The name of the red-white Danish flag in Danish (known as Dannebrog or Dannebrogen in most other Scandinavian languages as well). Dannebrog (= the cloth of the Danes) is by far the oldest Nordic ("Scandinavian") flag. Its cross-adorned design is the precursor of all other Nordic national flags -- the flags of Sweden, Norway, Finland, Iceland, the Faeroes and Åland -- which all depict a sidewise (lying-down) Christian cross. According to legend, the Dannebrog fell down from the sky in 1219, when the Danish army was in a particularly tight spot while fighting a battle with Estonians outside of what today is the Estonian capital Tallinn.
Happy times in Denmark
The Dannebrog flag itself and the more apocryphal legend of how it became the national symbol of Denmark is connected with the reign of the popular medieval Danish king Valdemar II Sejr (= victor). Valdemar was also given the additional epithet Lovgiver (= law-maker) -- it was during his reign that the old Danish province laws were written down and nationally enforced.
During the first part of Valdemar's reign (1202-1223) things looked truly bright in Denmark. The Öresund herring fisheries gave fabulous catches, rich new agricultural areas had been established, and many new towns and villages were founded. Even before being crowned in 1202, Valdemar had conquered important parts of Northern Germany, including the cities of Hamburg and Lübeck. The Danish expansion in Germany continued after the coronation, making new inroads for Danish trade, which prospered as never before.
Estonian raiders
There was a fly in all this lovely Danish ointment, however - the Estonians. Estonian seaborne marauders had made it a habit of raiding the Danish-held southern part of the Scandinavian peninsula (which is now southern Sweden). In 1202 the Estonians had landed in Blekinge and devastated the entire countryside. Valdemar decided to do something about it and got permission from Pope Honorius III to declare a crusade against the Estonians. After some initial fighting during the years preceding, the main Danish army, carried by some 500 ships, finally landed in Estonia in June 1219, close to where Tallinn is now situated.
The term "crusade" may have been just a pretext on King Valdemar's part, but the Danish clergy took its religious implications seriously. Hence the archbishop of Lund, Anders Sunesen, a learned man who had studied in Paris, Bologna and Oxford, together with an entourage of lesser clergymen, joined King Valdemar's expedition against the shamanistic Estonians.
Celestial reinforcements
In the gathering dusk of the evening of June 15, 1219, the Estonians attacked the Danish beachhead in force, in order to repel the Danish invasion.

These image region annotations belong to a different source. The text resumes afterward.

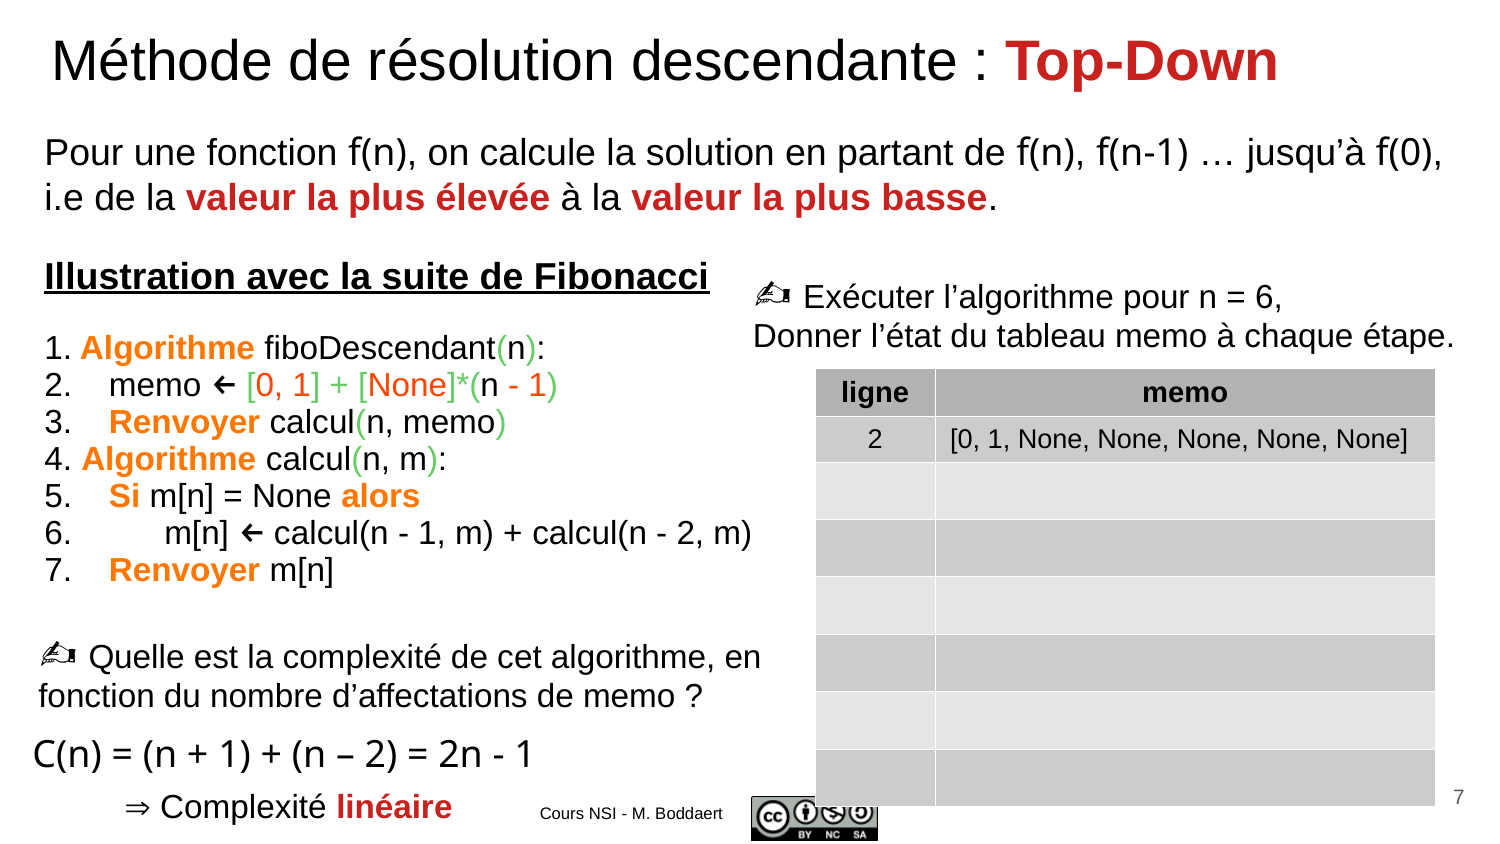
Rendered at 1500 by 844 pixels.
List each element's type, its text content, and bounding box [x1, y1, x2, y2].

text_box Illustration avec la suite de Fibonacci 1. Algorithme fiboDescendant(n): 2. memo ← [0, 1] + [None]*(n - 1) 3. Renvoyer calcul(n, memo) 4. Algorithme calcul(n, m): 5. Si m[n] = None alors 6. m[n] ← calcul(n - 1, m) + calcul(n - 2, m) 7. Renvoyer m[n] [29, 248, 976, 623]
table_cell [816, 635, 935, 691]
table_cell 2 [816, 417, 935, 462]
text_box Pour une fonction f(n), on calcule la solution en partant de f(n), f(n-1) … jusqu’à f(0), i.e de la valeur la plus élevée à la valeur la plus basse. [29, 120, 1477, 237]
table_cell [816, 750, 935, 806]
table_cell [816, 463, 935, 519]
table_cell [936, 520, 1435, 576]
table_cell [936, 750, 1435, 806]
table_header memo [936, 369, 1435, 416]
table_cell [936, 463, 1435, 519]
text_box  Quelle est la complexité de cet algorithme, en fonction du nombre d’affectations de memo ? [23, 623, 815, 727]
text_box C(n) = (n + 1) + (n – 2) = 2n - 1 [17, 720, 637, 785]
table_cell [0, 1, None, None, None, None, None] [936, 417, 1435, 462]
text_box [814, 359, 1447, 771]
text_box ⇒ Complexité linéaire [109, 781, 519, 838]
table_cell [816, 520, 935, 576]
text_box  Exécuter l’algorithme pour n = 6, Donner l’état du tableau memo à chaque étape. [738, 263, 1500, 366]
table_cell [936, 577, 1435, 634]
picture [751, 796, 878, 841]
slide_number <numéro> [1389, 764, 1480, 830]
title Méthode de résolution descendante : Top-Down [51, 13, 1449, 108]
table_cell [936, 635, 1435, 691]
table_cell [816, 692, 935, 749]
table_cell [936, 692, 1435, 749]
table_header ligne [816, 369, 935, 416]
table_cell [816, 577, 935, 634]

In the beginning things looked pretty bleak for the Danes. Undaunted, archbishop Anders Sunesen decided to call in reinforcements from above, raising his arms skyward. This had immediate effect -- the Danes were now successfully beating back the Estonian attacks. Unfortunately, after a while the Oxford-educated archbishop's arms, hitherto mainly used for pious paperwork, became tired. But whenever he lowered his arms, the Estonians again gained the upper hand in the battle.

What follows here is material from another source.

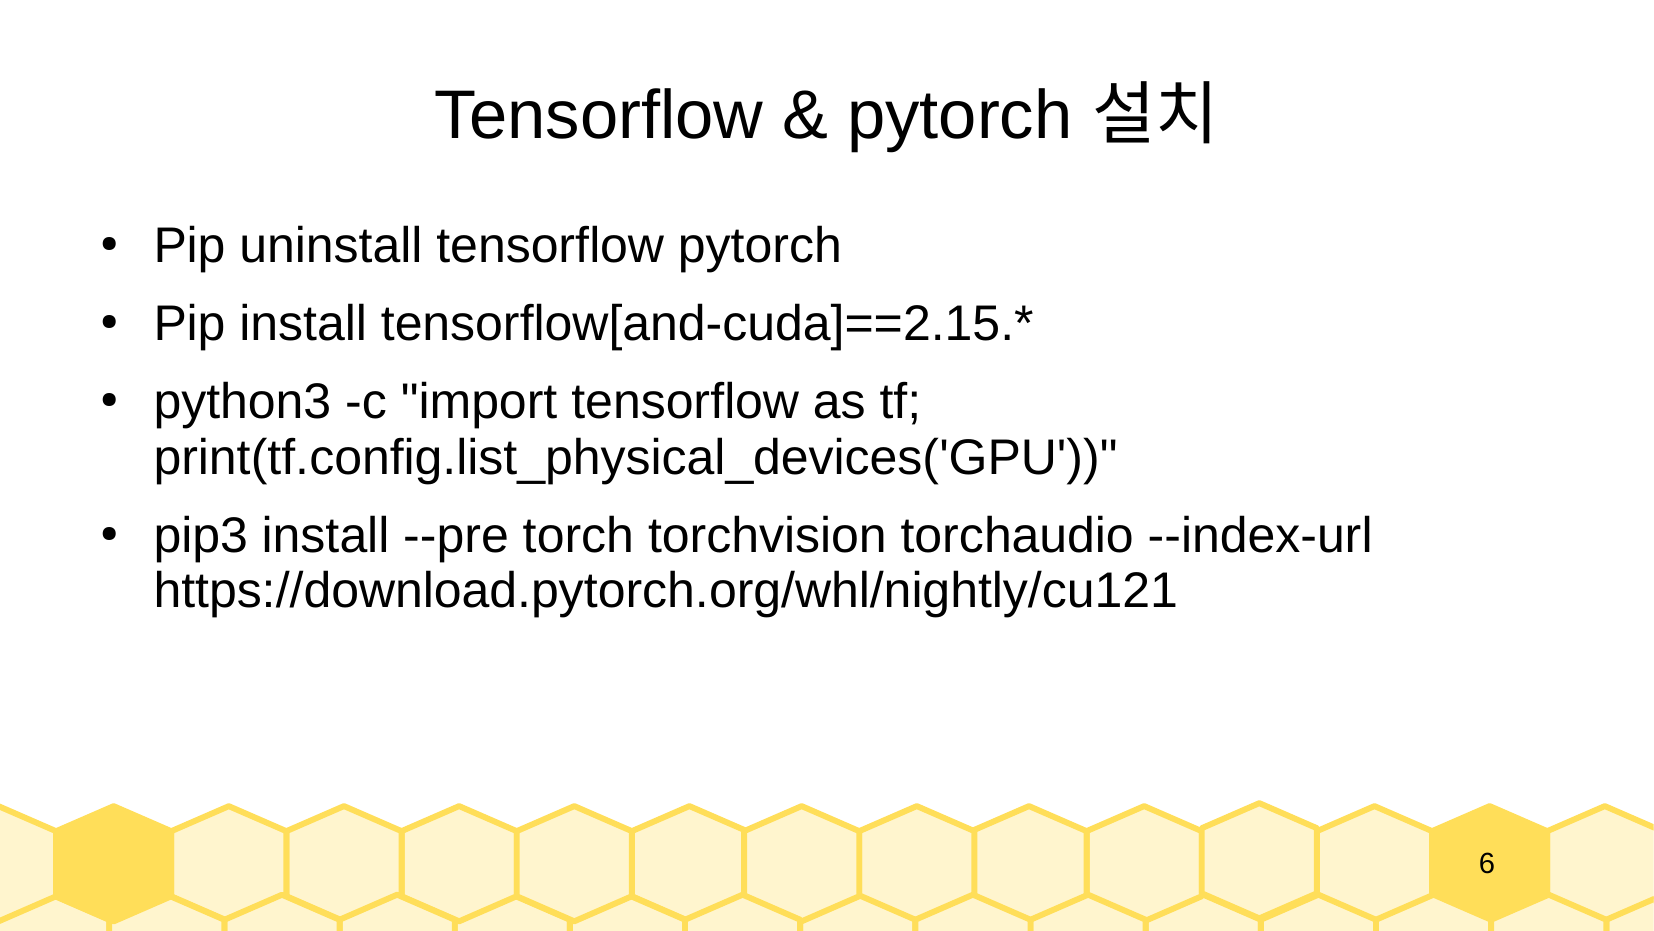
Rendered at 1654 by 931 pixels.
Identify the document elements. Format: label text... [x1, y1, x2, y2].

title Tensorflow & pytorch 설치 [82, 37, 1571, 193]
list Pip uninstall tensorflow pytorch Pip install tensorflow[and-cuda]==2.15.* python3 -c "import tensorflow as tf; print(tf.config.list_physical_devices('GPU'))" pip3 install --pre torch torchvision torchaudio --index-url https://download.pytorch.org/whl/nightly/cu121 [82, 217, 1571, 758]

Now it was time for the lesser clergy to enter the scene, by supporting the archbishops tired arms with their own. After a while of standing in this awkward position, the clericals suddenly saw how a red flag with a white cross came floating down from the sky, accompanied by the voice of God, commanding in His deep baritone: "Carry it high, and you will be victorious!". The Danes did as they were told, won the battle, and later conquered the northern part of Estonia.
Killjoys sometimes point out that this legend has suspicious-looking similarities with the Biblical legend in Exodus 17:8-16, where the Israelites win over some nasty tribe in a similar manner. In reality the Dannebrog is said -- by these prosaic individuals -- to have been a gift from Pope Honorius III, patterned after the flags of the Palestinian crusaders. And they also prosaically point to the fact that the legend itself is not from 1219, but arose a century or so later. This is most unfortunate, as the legend would make the Dannebrog the oldest still used national flag. But sadly, solid documentary proof of the earliest use of the Dannebrog dates to the 14th century.
Neighbourly envy
The nice-looking Dannebrog flag, with its white cross on a red background, soon became the envy of Denmark's neighbors. When Sweden had established itself as a major Baltic power some centuries later, the Dannebrog design was copied by the Swedes, but with a yellow cross on a blue background. Later Norway followed, with a more complicated blue cross with white edges, set against a red background (it can also be seen as a Dannebrog with a blue cross added inside the white one). Finland designed its flag after the Danish model as well, with a blue cross against a white background. Iceland, the Faeroes and Åland complete the series of the Nordic cross-design national flags, although it might be argued that the Faeroes (a Danish province) and Åland (a Finnish province) are not proper nations, just self-governing provinces with an unusual amount of independence. Such arguments don't make their flags any less beautiful, when they wave valiantly in the wind against the light-blue Nordic sky, alongside all the other Dannebrog-derived flags of The North.
Ironically, the most secularized and least Christian countries in the Western world -- the Nordic countries -- are quite happy to display the Christian cross as their national symbol.